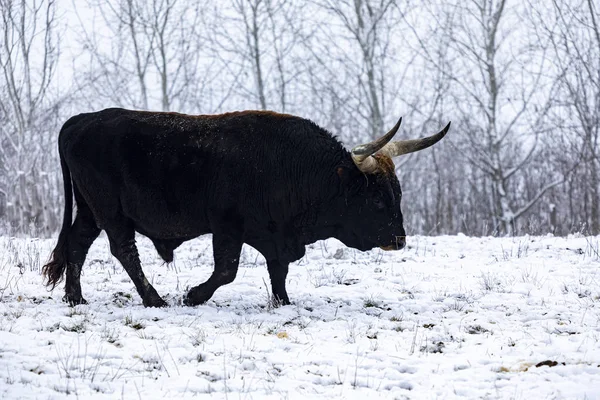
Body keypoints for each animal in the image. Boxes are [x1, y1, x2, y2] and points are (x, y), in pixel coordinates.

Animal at [43, 108, 450, 308]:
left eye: (398, 193)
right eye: (377, 198)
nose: (399, 239)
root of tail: (78, 121)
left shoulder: (276, 236)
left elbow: (279, 270)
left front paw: (283, 302)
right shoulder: (227, 227)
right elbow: (227, 271)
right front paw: (193, 296)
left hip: (90, 210)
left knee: (78, 244)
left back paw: (75, 297)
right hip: (111, 211)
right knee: (124, 250)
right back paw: (154, 299)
────────────────
◆ Work to be completed ◆
In the answer, please give only the lines from the line containing "right shoulder: (227, 227)" through the final line of the data, copied exactly.

◆ Response below ◆
right shoulder: (227, 227)
right elbow: (227, 271)
right front paw: (193, 296)
left hip: (90, 210)
left knee: (78, 244)
left back paw: (75, 297)
right hip: (111, 211)
right knee: (124, 250)
right back paw: (154, 299)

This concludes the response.